10. Needless to say that the High Court exercising its power of judicial review under Article 226 of the Constitution of India cannot sit on appeal over the finding of facts recorded by the Court/Tribunal. It is only when the Court/ Tribunal exercise a jurisdiction without being empowered or in excess of it or fails to exercise the vested jurisdiction or acts illegally, the Writ Court exercising its jurisdiction can interfere with the same. The High Court can interfere with the order of the Tribunal exercising its writ jurisdiction only if it is proved that it is a case of no evidence at all or there is error apparent on the face of the record.
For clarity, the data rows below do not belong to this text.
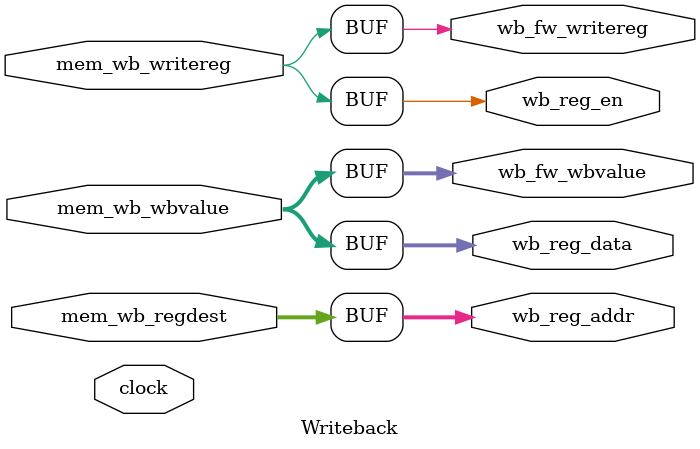
<source format=v>
module Writeback (

	input clock ,

	// Memory
	input [4:0] mem_wb_regdest ,
	input mem_wb_writereg ,
	input [31:0] mem_wb_wbvalue ,
	
	// Registers
	output  wb_reg_en ,
	output  [4:0] wb_reg_addr ,
	output  [31:0] wb_reg_data ,

	// Forwarding
	output [31:0] wb_fw_wbvalue ,
	output wb_fw_writereg
);

//fowarding
assign wb_fw_writereg = mem_wb_writereg;
assign wb_fw_wbvalue = mem_wb_wbvalue;


//always@(negedge clock)
//begin
	//registers
assign wb_reg_en = mem_wb_writereg;
assign wb_reg_addr = mem_wb_regdest;
assign wb_reg_data = mem_wb_wbvalue;
//end

endmodule


</source>
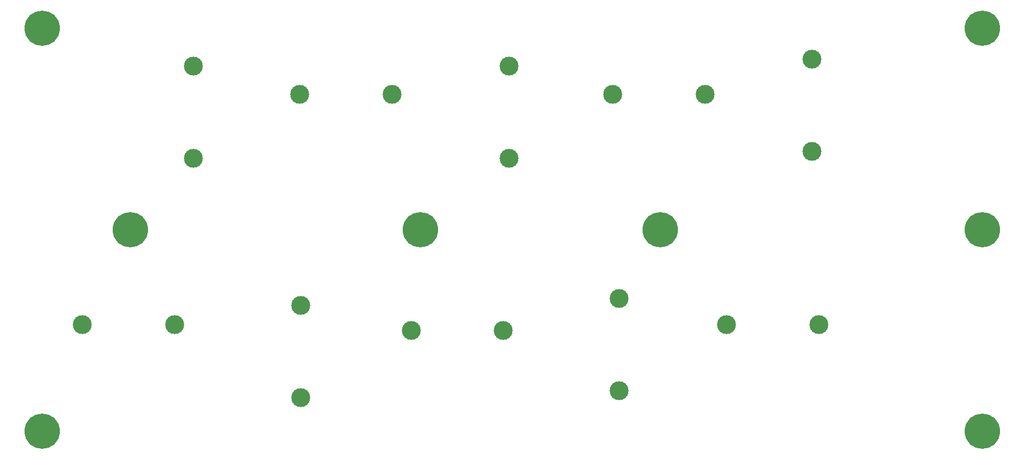
<source format=gbr>
%TF.GenerationSoftware,KiCad,Pcbnew,8.0.5-8.0.5-0~ubuntu24.04.1*%
%TF.CreationDate,2024-10-13T14:25:51+02:00*%
%TF.ProjectId,diplexer,6469706c-6578-4657-922e-6b696361645f,rev?*%
%TF.SameCoordinates,Original*%
%TF.FileFunction,Soldermask,Bot*%
%TF.FilePolarity,Negative*%
%FSLAX46Y46*%
G04 Gerber Fmt 4.6, Leading zero omitted, Abs format (unit mm)*
G04 Created by KiCad (PCBNEW 8.0.5-8.0.5-0~ubuntu24.04.1) date 2024-10-13 14:25:51*
%MOMM*%
%LPD*%
G01*
G04 APERTURE LIST*
%ADD10C,3.000000*%
%ADD11C,5.600000*%
G04 APERTURE END LIST*
D10*
%TO.C,L10*%
X42400000Y-80000000D03*
X57000000Y-80000000D03*
%TD*%
D11*
%TO.C,J5*%
X36000000Y-33000000D03*
%TD*%
D10*
%TO.C,L2*%
X76840000Y-43440000D03*
X91440000Y-43440000D03*
%TD*%
%TO.C,L4*%
X126487500Y-43440000D03*
X141087500Y-43440000D03*
%TD*%
%TO.C,L6*%
X144487500Y-80000000D03*
X159087500Y-80000000D03*
%TD*%
D11*
%TO.C,J7*%
X185000000Y-33000000D03*
%TD*%
D10*
%TO.C,L7*%
X127500000Y-75912500D03*
X127500000Y-90512500D03*
%TD*%
%TO.C,L9*%
X77000000Y-91600000D03*
X77000000Y-77000000D03*
%TD*%
D11*
%TO.C,J11*%
X185000000Y-65000000D03*
%TD*%
%TO.C,J10*%
X134000000Y-65000000D03*
%TD*%
%TO.C,J8*%
X50000000Y-65000000D03*
%TD*%
D10*
%TO.C,L8*%
X94487500Y-81000000D03*
X109087500Y-81000000D03*
%TD*%
%TO.C,L1*%
X60000000Y-53600000D03*
X60000000Y-39000000D03*
%TD*%
D11*
%TO.C,J6*%
X185000000Y-97000000D03*
%TD*%
D10*
%TO.C,L5*%
X158000000Y-52512500D03*
X158000000Y-37912500D03*
%TD*%
%TO.C,L3*%
X110000000Y-53600000D03*
X110000000Y-39000000D03*
%TD*%
D11*
%TO.C,J4*%
X36000000Y-97000000D03*
%TD*%
%TO.C,J9*%
X96000000Y-65000000D03*
%TD*%
M02*

</source>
The power of judicial review under Article 226 of the Constitution is limited only to correction of errors apparent on the face of the records and does not need long drawn out process of reasons on points whether there may be conceivably two views. In the instant case, I do not find any infirmity in the impugned judgement and order requiring any interference of this Court exercising its power of judicial review under Article 226 of the Constitution of India.

11. The writ petition is dismissed. There shall be no order as to costs.

12. Let copies of this judgement be sent to SP(B), Mangaldoi and the Deputy Commissioner, Mangaldoi for taking further course of action towards detention of the petitioner in the detention camp for his deportation to his country of origin and for deletion of his name from the voter list. Copies of this order shall also be sent to the Union Govt. in the Ministry of Home and so also to the State Government in the Home Department for their necessary follow up action in terms of this judgement and order. Another copy be furnished to Ms. H.M. Phukan, the learned State Counsel for her follow up action.

WP(C) 1488/2013 - CAV Page 5 of 6

13. List after one month for furnishing report by the respondents, more particularly, the SP(B), Mangaldoi and Deputy Commissioner, Mangaldoi regarding action taken in favour of this judgement and order.

14. Let the LCR be sent down along with the copy of this judgement and order.